Extracted data Block Start

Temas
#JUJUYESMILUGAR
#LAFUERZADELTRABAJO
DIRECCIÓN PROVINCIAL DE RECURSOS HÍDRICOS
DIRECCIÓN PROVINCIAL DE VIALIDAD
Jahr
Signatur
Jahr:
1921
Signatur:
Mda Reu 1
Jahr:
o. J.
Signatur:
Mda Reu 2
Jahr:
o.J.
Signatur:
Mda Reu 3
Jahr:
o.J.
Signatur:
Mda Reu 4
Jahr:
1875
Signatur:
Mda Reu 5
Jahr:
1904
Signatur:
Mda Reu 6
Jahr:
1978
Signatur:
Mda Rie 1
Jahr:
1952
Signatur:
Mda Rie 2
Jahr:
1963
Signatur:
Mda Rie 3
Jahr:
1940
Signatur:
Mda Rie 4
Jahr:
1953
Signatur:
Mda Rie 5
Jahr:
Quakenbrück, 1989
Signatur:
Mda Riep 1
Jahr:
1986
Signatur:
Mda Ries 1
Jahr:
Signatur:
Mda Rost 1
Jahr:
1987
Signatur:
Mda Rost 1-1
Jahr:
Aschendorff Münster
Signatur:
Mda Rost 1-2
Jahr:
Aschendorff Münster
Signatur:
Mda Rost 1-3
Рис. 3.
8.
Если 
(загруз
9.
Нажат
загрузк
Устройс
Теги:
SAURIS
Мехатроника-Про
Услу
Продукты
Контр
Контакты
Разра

Extracted data Block End
Extracted data Block Start

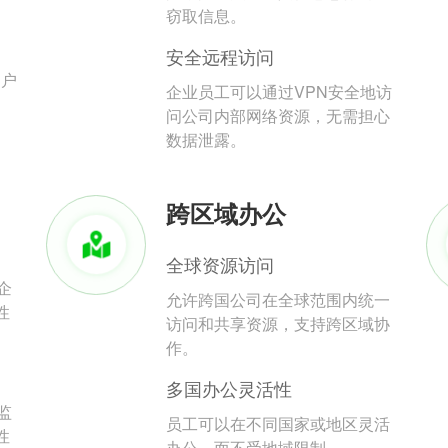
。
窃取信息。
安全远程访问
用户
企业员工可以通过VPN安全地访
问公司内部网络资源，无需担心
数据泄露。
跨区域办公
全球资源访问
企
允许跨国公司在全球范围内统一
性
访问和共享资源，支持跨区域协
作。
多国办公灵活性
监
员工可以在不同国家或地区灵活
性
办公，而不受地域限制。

Extracted data Block End

#### [Problem requirements]
Pull out every line of the listing above that contains the string "Rost", matching case exactly.

#### [Response below]
Mda Rost 1
Mda Rost 1-1
Mda Rost 1-2
Mda Rost 1-3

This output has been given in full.